Já no estádio. E de mãos vazias

Não tenho problemas com o Estatuto do Torcedor. Admiro os benefícios que a lei sancionada pelo presidente Lula trouxe ao futebol brasileiro. É muito melhor ir ao estádio de futebol do hoje que há 15 anos, quando era praticamente impossível cogitar esse programa na companhia de namorada ou crianças. Os clubes souberem utilizar as adaptações obrigatórias a favor do torcedor, atraindo um público novo e que consome.

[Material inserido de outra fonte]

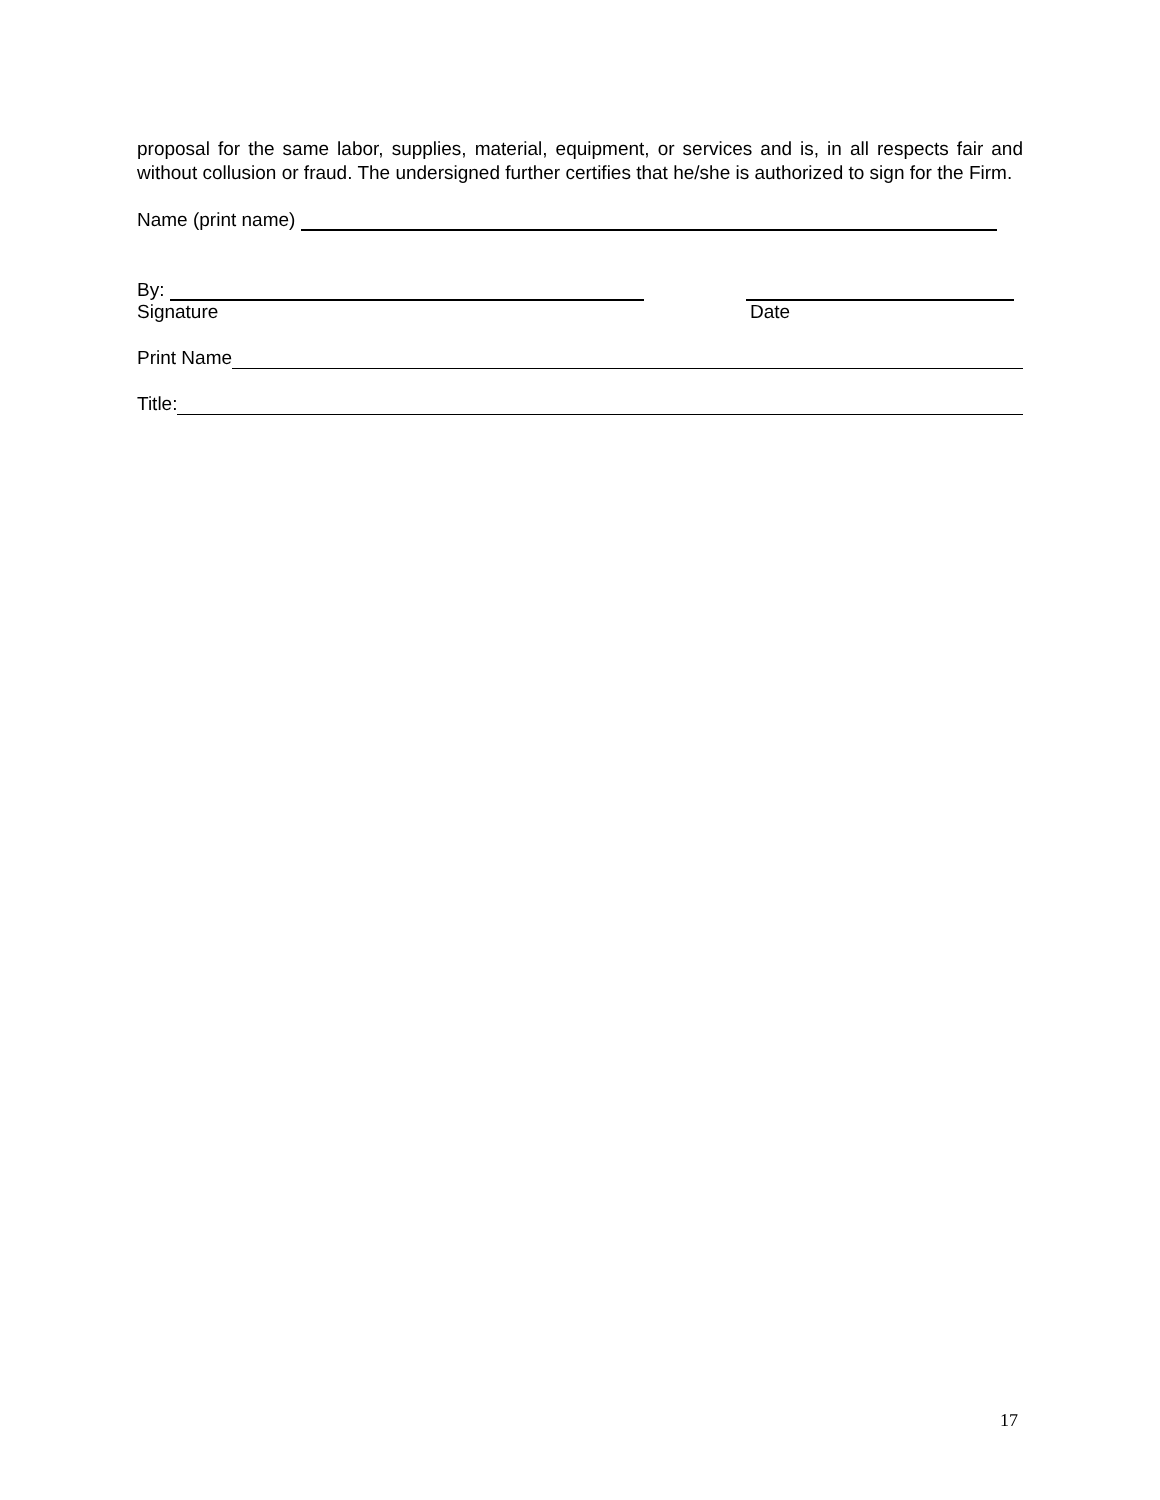proposal for the same labor, supplies, material, equipment, or services and is, in all respects fair and without collusion or fraud. The undersigned further certifies that he/she is authorized to sign for the Firm.
Name (print name)
By:
Signature Date
Print Name
Title:
17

Contudo, a falta – ou excesso – de critério comprovam as recorrentes falhas na execução da lei. Em alguns estádios, como no próprio Olímpico (Porto Alegre/RS), é entregue um Guia da Partida antes do jogo. Em papel, aquele mesmo material utilizado na produção de livros e inflamável. As pessoas chegam mais cedo, entram no estádio, pegam o guia e curtem a leitura antes do jogo. Essa singela tolerância é uma atitude que evita a tradicional muvuca nas catracas. Ninguém deixa pra chegar em cima da hora, pois há o que fazer antes.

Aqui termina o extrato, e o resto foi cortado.